Responsibilites of the Captain
This is the top maritime job, that of a Master or Captain on board a cargo or passenger ship. A Captain is, simply, overall incharge of the entire vessel and the highest authority at sea. More specifically, he is in charge of safety of the crew, vessel and cargo. He is charged with ensuring that all international and local laws are followed properly, and that all management policies are fully complied with.
He is responsible for the navigation and discipline of the crew. In addition, although the Chief Engineer is directly responsibility for the ship’s machinery or engines, the ‘Chief’ reports to the Captain on all operational matters, and the movement of the Engines are under the Master’s control.
The Captain is overall responsible for the cargo and its stowage, and also the ship’s accounts and the crew’s wages. He is directly responsible for all certification as it pertains to the ship, whether from the Flag State (the country who’s flag the ship flies), Classification Society (like Lloyds, etc) or any other. The Captain also communicates with shore authorities on any commercial or other matters, including in response to oil spills or other accidents. After the World Trade Centre attacks, a new onerous duty has been added to all of these- the Captain is responsible for the security of the ship as well.
If crew or passengers need medical attention, the Captain must ensure that approved adequate supplies exist on board to provide this, or to seek shore medical assistance, including medical evacuation in some cases where it is possible.
Finally, the Captain is responsible for ensuring that proper and accurate records are kept by the vessel, and are made available to shore authorities in the event of an accident or when otherwise required.
The Legendary Master
The Buck Stops Here
Even though one must be certified by the Flag State to sail as a Master on board any of their ships, this is not enough to get one command of a ship as a Captain. Owners are very particular about the people they appoint as Masters, since they entrust millions of dollars of ship and cargo to this one individual, not to speak of the lives of their crews.

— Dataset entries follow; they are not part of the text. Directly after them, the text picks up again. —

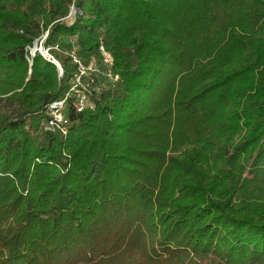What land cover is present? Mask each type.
Listing matches in <instances>:
<instances>
[{
	"label": "trees",
	"instance_id": "obj_1",
	"mask_svg": "<svg viewBox=\"0 0 264 264\" xmlns=\"http://www.w3.org/2000/svg\"><path fill=\"white\" fill-rule=\"evenodd\" d=\"M0 264H264V0H0Z\"/></svg>",
	"mask_w": 264,
	"mask_h": 264
},
{
	"label": "built area",
	"instance_id": "obj_2",
	"mask_svg": "<svg viewBox=\"0 0 264 264\" xmlns=\"http://www.w3.org/2000/svg\"><path fill=\"white\" fill-rule=\"evenodd\" d=\"M78 12V10L72 6V9L69 13V15L67 16V18H73L75 16V14ZM45 37H43V39L41 41H36L37 42V51L36 52H40L41 54H43L46 58L52 60L53 62H55L56 64L60 65L59 62L50 54L49 49H46L43 42L45 40ZM40 43V46L38 45ZM34 47V46H33ZM58 48V46H56ZM102 51L103 54L105 56V62L109 65H111L114 61L113 56L111 55L110 52L106 51L103 47H102ZM36 52L33 51V48L31 50L32 55L35 54ZM68 54L70 55L72 61L78 65V70L75 73L73 80H72V90L69 94L66 95V97L62 100H58L56 102H54L51 107L53 109H55L54 112V117L51 119L50 121V125L54 126V127H60V125L62 124L63 120H64V114L62 113V111H60L61 109H63L64 107H66L67 103H68V99L70 95L73 94H77L78 97H80V102H78L76 104V107L81 111L83 108V103L87 100V96H86V91L90 90L92 87V82L94 81L93 78H91V73L92 72H100V69L98 67V64L96 62V59L91 60V62L89 63L88 66H86L77 49L76 48H72L70 50H68ZM106 75L111 77L112 79H118L119 76L114 74L111 68L107 69ZM83 90V92H82Z\"/></svg>",
	"mask_w": 264,
	"mask_h": 264
},
{
	"label": "water",
	"instance_id": "obj_3",
	"mask_svg": "<svg viewBox=\"0 0 264 264\" xmlns=\"http://www.w3.org/2000/svg\"><path fill=\"white\" fill-rule=\"evenodd\" d=\"M36 46H37V42H35L34 43V47H33V51L34 52H36L37 51V48H36ZM36 54V53H35ZM35 54H33V55H35ZM59 66V65H58ZM59 69H60V72H61V74L63 73V69H62V67L61 66H59Z\"/></svg>",
	"mask_w": 264,
	"mask_h": 264
},
{
	"label": "rangeland",
	"instance_id": "obj_4",
	"mask_svg": "<svg viewBox=\"0 0 264 264\" xmlns=\"http://www.w3.org/2000/svg\"><path fill=\"white\" fill-rule=\"evenodd\" d=\"M38 45L40 46V43Z\"/></svg>",
	"mask_w": 264,
	"mask_h": 264
}]
</instances>
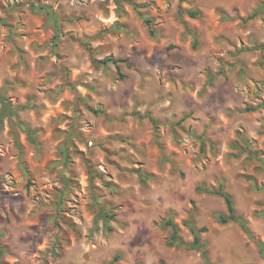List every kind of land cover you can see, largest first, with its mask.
Returning <instances> with one entry per match:
<instances>
[{
    "label": "rangeland",
    "instance_id": "rangeland-1",
    "mask_svg": "<svg viewBox=\"0 0 264 264\" xmlns=\"http://www.w3.org/2000/svg\"><path fill=\"white\" fill-rule=\"evenodd\" d=\"M262 6L0 0L1 262L264 264Z\"/></svg>",
    "mask_w": 264,
    "mask_h": 264
},
{
    "label": "trees",
    "instance_id": "trees-1",
    "mask_svg": "<svg viewBox=\"0 0 264 264\" xmlns=\"http://www.w3.org/2000/svg\"><path fill=\"white\" fill-rule=\"evenodd\" d=\"M264 6L260 7L259 9H257L255 11L254 14H252V16H250L249 18H252L253 16L257 15L262 9H263ZM190 14L192 16H196V12L194 11H190ZM224 16H228L224 13ZM150 32L153 33V29L150 28ZM120 59H113L111 57L105 59V60H102L100 61L101 63L103 64H109V63H118ZM213 78V77H212ZM0 103H1V107H0V131L3 129V126H4V122L7 118H9L10 116L16 114L17 110L18 109H21V108H16L14 106L11 105V103H9L8 101H6L4 98H3V95L0 93ZM142 176H144L146 178V175L145 174H141ZM216 192L218 195L222 196L224 198V200L226 201V204H227V211L228 213L227 214H221L220 215V222L222 223H227L229 221H234V222H237L241 228L248 234V235H252L249 227H248V224H247V220L239 215L236 211V208H235V205H234V198L231 194H229L228 192H226L222 187L218 190V191H214ZM106 217H110V215H105ZM168 225L172 227V230H173V233H172V236H171V239H170V244L173 245V244H177V246L179 247H189V248H192V249H195L199 252H201L203 258H204V263L203 264H213V263H210V260H209V256H208V252H207V245L206 243H204L202 240H201V237L199 235V232L198 230L192 226V231L194 233V240L191 242V243H185L181 237L179 236L178 232V227L177 225H175L173 223L172 220H168L167 221ZM105 225L107 227V221L105 222ZM257 243H258V247H259V251H260V254L262 255V257L264 258V243L262 241H259L257 240ZM3 249L0 247V264H5V263H2L1 262V259H2V256H3ZM116 258L110 263V264H113L115 262Z\"/></svg>",
    "mask_w": 264,
    "mask_h": 264
},
{
    "label": "water",
    "instance_id": "water-1",
    "mask_svg": "<svg viewBox=\"0 0 264 264\" xmlns=\"http://www.w3.org/2000/svg\"><path fill=\"white\" fill-rule=\"evenodd\" d=\"M24 128V127H23Z\"/></svg>",
    "mask_w": 264,
    "mask_h": 264
}]
</instances>
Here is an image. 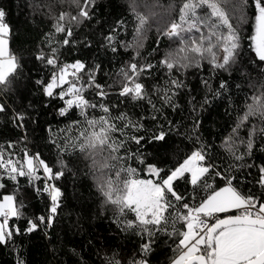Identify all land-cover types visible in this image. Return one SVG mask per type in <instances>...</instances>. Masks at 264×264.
<instances>
[{
    "label": "trees",
    "instance_id": "trees-1",
    "mask_svg": "<svg viewBox=\"0 0 264 264\" xmlns=\"http://www.w3.org/2000/svg\"><path fill=\"white\" fill-rule=\"evenodd\" d=\"M221 2L240 37L235 63L223 70L203 60L199 68L169 72L161 61L177 43L164 33L172 22L179 21L183 0H94L88 7L90 18L71 22L73 34L67 45L63 44L66 33H57L54 25L61 12L78 14L71 0H0L4 22L10 28V53L20 65L11 83L0 85V104L5 106L0 111V153L18 167L24 164L25 154L38 153L50 167L64 173L47 181L39 168L40 179L30 182L28 177L18 176L14 181L6 168H0V183L5 185L0 188V200L14 195L22 212L19 217L9 218L11 228L19 232L14 231L7 243H0V264H139L142 260L170 264L181 253L176 233L185 230L183 222L175 224V233L171 221L166 231L151 228V236L140 227H128L126 222L134 221L135 214L125 210L120 215L115 206L105 203L98 189L100 172L86 154L72 147L87 127L85 117L76 107L60 114L66 107L65 100L71 98L62 100L58 95L67 84L55 89L51 97L45 94L44 86L53 74L59 75L61 67L76 61L85 65L78 73L82 79L76 81L78 86L84 85L85 98L107 106L111 118L125 114L123 122L114 121L117 125L131 122L122 135L117 134L128 149L120 154L137 157L126 162L136 170L131 178L154 176L148 171L149 165L162 169L161 177L166 178L193 151L201 150L205 153L203 165L213 167L196 186L190 183L189 173L185 174L187 179L174 182L175 191L185 202L199 206L229 180L242 194L264 199V184L259 182L260 168L264 167V134L259 129L264 128V120L250 117L233 132L246 104L264 91V63L256 56L251 40L255 34V4L254 0ZM138 13L149 18L139 37ZM61 23L67 26L69 21ZM41 54L55 55L57 64L48 65L46 60L38 59ZM131 63L153 66L145 69L137 81L145 86L144 99L119 94L124 82L121 69H128ZM89 73L94 74L95 84L101 85L106 96L97 94L95 84L88 87ZM69 80L75 78L69 76ZM170 80H178L182 86L176 87ZM166 93L170 100H166ZM87 113L89 118L105 115L99 106L89 108ZM253 127L257 131L251 137L254 144L249 152L247 141ZM160 133L165 134L163 140L153 139ZM230 136L234 142L231 151ZM129 137L143 139L137 144ZM50 184L59 187L63 195L54 222L48 227L38 217L49 215L51 200L44 188ZM237 214L220 213L218 218ZM29 220L38 223L33 232L25 231ZM145 244L150 245L147 251Z\"/></svg>",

Many countries award different Master’s certification, and sometimes limit the size (tonnage) of the ship a Captain can command. The highest certificate is an ‘Unrestricted tonnage’ certificate, which allows a Captain to command ships of any size without any limitations. Practically, many years pass by the time a raw cadet gets command, and is typically around 12/15 years at sea.
Safety and security remains the Captains primary concern. Safety will include safety of navigation, personnel, cargo, machinery and the environment. Security duties are diverse too, and the Captain must ensure that the ship follows approved security plans at all times, responding to threats from pirates, hijackers and other criminals.
Consequences of a Captain’s mistakes
If rules are not followed adequately, the consequences can be disastrous. Ships are routinely detained- at the cost of tens of thousands of dollars a day to the owners- for non-compliance of international regulations pertaining to safety, security or the environment.
Oil spills in the event of a leak can result in irreversible damage to the environment, along with claims of hundreds of millions of dollars. Masters and other officers and crew are sometimes arrested and criminally convicted for such incidents.
Lives may be put at risk if the navigation of a ship is unsafe. Alternately, if there is inadequate care of cargo, claims of millions of dollars are possible.
And, of course, laxity in security arrangements will endanger the lives of all on board. As an example, thirty five seamen were killed in pirate attacks worldwide last year.
High Pressure, Power and Responsibility
A Captain at sea has been, throughout history, an almost God like individual, exercising absolute power over his crew. Although the advent of modern legal systems and communication has changed all that to a large extent, the modern day Captain still has enormous operational and legal power at his disposal. This is almost invariably tempered by the heavy pressure and heavier responsibility that a ship’s Captain must carry.
A Captain realises very quickly that his is a uniquely sombre job. He may be a breed apart, but his responsibilities to his crew and the owners of the ship are very serious responsibilities, indeed, and the power one is given to manage these is not to be taken lightly.